Gratitude was the tattered rope bridge I crawled across to get to sanity when everything else was on fire.

I know there’s been research about mindfulness practice and how it can actually increase your survival rate because something-something telomeres something-something immune response blah blah blah. And I’ve always despaired a bit because I am terrible at meditation. I can’t do yoga at all – I just wear the pants. I was the squirmiest Buddhist ever during my college “seeker” days. But gratitude, I can do.

I comb through the dreck of my day and pick out the shiny bits.
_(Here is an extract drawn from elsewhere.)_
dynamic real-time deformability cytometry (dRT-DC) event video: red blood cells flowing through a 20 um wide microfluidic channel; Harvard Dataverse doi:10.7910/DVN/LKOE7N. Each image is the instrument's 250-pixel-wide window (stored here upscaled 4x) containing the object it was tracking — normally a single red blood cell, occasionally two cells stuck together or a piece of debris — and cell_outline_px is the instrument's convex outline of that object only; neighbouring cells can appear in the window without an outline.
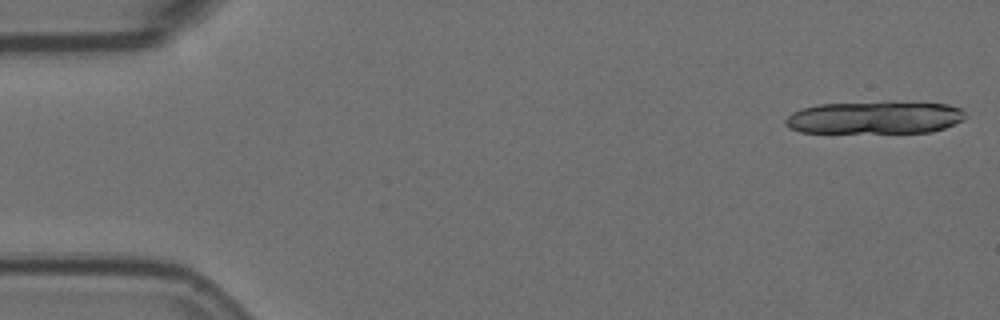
{"species": "Egyptian fruit bat (a non-hibernating species)", "species_latin": "Rousettus aegyptiacus", "temperature_condition": "room temperature", "stored_images_in_passage": 20, "camera_frame_rate_fps": 3000, "um_per_image_px": 0.085, "animal": {"sex": "female"}, "frame": {"image": 1, "passage_image": 1, "time_ms": 0.0, "image_size_px": [1000, 320], "cell_outline_px": [[968, 116], [964, 120], [944, 128], [932, 132], [800, 132], [788, 128], [784, 124], [784, 120], [792, 112], [800, 108], [820, 104], [884, 100], [892, 100], [948, 104], [964, 108]], "centroid_in_image_um": [74.41, 9.95], "position_along_channel_um": 10.6, "area_um2": 35.32}}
I’ve always loved walking the beach and looking for smooth bits of glass and interesting shells amid the decaying seaweed and washed-up trash. This is like that. I still do it, almost every day. I comb through the dreck of my day and pick out the shiny bits. Sometimes it’s easy, sometimes it’s not.

Items from my lists:

– coffee
– when the cat puts his head all the way down on my chest
– sunlight that comes in sideways through the window
– inappropriate GIFs
– sunglasses that make you invisible so you don’t have to engage in small talk
– nurses who know how to do an IV on the first try
– really stupid reality shows that make you feel better about your trainwreck life
– Xanax

Every time I put something down on my list, it’s another treasure in my sandy pocket. It’s another moment in time that I am aware of while it’s happening. I think this is what the woo-woo folks call presence. I’m anchoring myself to the earth, one bullet point at a time.

It doesn’t take away the fear. It doesn’t change my new reality. But it makes a clear space where I can breathe and rest and figure out the next step.